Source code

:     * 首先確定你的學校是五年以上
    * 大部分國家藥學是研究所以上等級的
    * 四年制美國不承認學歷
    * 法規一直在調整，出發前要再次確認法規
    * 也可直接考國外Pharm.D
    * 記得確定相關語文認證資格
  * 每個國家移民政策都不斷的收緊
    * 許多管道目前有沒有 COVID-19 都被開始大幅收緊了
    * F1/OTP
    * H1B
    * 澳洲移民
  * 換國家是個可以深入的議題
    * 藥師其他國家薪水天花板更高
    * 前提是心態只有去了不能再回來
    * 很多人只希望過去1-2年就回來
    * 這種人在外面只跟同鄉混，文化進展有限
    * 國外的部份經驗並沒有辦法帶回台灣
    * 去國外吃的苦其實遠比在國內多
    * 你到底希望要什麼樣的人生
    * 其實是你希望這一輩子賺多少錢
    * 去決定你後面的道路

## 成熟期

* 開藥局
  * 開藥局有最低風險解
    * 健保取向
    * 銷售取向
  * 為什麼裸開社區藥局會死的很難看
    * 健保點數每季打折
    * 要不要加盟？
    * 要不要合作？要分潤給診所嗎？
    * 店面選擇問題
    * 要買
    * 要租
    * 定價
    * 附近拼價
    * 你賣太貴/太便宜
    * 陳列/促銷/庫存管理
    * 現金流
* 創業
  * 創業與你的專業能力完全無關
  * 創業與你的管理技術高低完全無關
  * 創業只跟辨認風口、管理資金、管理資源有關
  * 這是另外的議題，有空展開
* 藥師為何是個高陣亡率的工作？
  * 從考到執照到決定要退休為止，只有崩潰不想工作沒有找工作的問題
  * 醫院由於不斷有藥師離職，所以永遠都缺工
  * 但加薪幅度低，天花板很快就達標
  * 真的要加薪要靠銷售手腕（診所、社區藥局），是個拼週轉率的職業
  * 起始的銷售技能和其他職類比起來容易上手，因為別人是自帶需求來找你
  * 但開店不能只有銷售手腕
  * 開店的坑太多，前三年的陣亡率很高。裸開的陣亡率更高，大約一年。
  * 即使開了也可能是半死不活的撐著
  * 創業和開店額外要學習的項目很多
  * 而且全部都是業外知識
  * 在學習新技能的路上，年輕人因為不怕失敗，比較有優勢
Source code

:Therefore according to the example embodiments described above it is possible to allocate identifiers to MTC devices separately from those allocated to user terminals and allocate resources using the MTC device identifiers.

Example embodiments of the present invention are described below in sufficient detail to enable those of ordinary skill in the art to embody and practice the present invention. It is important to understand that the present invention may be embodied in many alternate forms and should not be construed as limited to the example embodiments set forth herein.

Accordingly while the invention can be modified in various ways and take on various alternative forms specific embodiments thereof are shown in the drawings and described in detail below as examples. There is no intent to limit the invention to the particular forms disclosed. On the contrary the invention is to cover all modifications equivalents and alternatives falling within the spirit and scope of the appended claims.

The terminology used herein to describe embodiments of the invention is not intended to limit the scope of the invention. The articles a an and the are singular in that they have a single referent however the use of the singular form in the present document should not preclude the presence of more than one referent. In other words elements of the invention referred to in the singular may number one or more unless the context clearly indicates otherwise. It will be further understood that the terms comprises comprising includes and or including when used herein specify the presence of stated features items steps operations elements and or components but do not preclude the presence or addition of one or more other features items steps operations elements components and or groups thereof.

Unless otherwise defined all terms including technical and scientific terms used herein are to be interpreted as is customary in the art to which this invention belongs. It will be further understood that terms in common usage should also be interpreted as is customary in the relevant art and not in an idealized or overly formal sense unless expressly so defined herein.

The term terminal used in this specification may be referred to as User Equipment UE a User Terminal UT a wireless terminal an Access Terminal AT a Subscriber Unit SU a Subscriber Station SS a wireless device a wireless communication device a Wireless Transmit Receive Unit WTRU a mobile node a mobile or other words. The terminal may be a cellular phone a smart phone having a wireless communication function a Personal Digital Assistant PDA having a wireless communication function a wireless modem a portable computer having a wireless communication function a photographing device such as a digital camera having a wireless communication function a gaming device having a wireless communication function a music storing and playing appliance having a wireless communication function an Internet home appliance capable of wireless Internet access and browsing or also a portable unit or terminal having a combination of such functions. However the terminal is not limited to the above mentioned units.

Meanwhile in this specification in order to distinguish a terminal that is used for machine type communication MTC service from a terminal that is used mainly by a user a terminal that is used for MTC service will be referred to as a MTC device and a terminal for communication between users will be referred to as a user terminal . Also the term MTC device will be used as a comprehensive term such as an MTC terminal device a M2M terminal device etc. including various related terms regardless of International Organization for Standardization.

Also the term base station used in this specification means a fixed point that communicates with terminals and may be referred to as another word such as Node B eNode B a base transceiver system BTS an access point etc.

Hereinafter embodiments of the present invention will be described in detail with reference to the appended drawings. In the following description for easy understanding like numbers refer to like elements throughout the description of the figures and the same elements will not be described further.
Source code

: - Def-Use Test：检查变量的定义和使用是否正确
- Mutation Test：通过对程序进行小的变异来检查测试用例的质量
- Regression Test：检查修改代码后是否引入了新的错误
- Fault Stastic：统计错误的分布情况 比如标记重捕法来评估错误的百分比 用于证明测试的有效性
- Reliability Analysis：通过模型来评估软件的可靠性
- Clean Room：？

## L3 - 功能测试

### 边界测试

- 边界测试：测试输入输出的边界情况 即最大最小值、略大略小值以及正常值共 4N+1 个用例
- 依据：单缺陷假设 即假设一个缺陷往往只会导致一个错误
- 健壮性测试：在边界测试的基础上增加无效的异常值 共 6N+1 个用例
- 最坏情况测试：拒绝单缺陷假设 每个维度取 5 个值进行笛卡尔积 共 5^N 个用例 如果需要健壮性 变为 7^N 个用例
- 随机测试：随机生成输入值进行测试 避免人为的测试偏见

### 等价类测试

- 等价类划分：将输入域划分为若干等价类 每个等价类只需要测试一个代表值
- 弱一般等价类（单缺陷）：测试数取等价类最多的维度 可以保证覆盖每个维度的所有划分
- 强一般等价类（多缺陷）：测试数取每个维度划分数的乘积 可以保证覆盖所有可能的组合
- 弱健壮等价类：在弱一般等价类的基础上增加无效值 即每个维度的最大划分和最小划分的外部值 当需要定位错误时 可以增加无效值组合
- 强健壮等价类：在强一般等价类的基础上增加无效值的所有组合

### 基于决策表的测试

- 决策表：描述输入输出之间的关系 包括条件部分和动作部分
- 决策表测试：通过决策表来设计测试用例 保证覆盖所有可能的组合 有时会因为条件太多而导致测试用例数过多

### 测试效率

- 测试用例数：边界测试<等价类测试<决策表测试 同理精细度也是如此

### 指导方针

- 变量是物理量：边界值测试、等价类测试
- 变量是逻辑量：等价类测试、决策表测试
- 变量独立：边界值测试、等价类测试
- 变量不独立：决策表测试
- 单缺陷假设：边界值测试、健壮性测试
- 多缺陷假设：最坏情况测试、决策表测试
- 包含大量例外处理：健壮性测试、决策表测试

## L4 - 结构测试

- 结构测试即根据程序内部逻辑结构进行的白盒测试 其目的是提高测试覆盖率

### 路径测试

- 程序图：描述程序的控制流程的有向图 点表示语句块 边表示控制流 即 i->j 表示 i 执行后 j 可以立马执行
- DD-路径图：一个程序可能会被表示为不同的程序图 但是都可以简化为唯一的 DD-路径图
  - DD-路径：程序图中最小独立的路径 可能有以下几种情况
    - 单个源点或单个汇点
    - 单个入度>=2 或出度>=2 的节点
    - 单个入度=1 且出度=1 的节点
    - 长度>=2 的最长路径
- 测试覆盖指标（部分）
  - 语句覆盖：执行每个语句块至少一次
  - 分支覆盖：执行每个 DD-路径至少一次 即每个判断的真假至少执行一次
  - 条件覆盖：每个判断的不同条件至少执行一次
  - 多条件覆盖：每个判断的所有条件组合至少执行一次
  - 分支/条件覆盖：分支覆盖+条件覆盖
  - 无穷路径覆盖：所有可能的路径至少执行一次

···

_To do_: Reproduce word for word the material above, starting with the line that has "Meanwhile in this" and stopping after the line that has "Also the term base".

_Response area_:
Meanwhile in this specification in order to distinguish a terminal that is used for machine type communication MTC service from a terminal that is used mainly by a user a terminal that is used for MTC service will be referred to as a MTC device and a terminal for communication between users will be referred to as a user terminal . Also the term MTC device will be used as a comprehensive term such as an MTC terminal device a M2M terminal device etc. including various related terms regardless of International Organization for Standardization.

Also the term base station used in this specification means a fixed point that communicates with terminals and may be referred to as another word such as Node B eNode B a base transceiver system BTS an access point etc.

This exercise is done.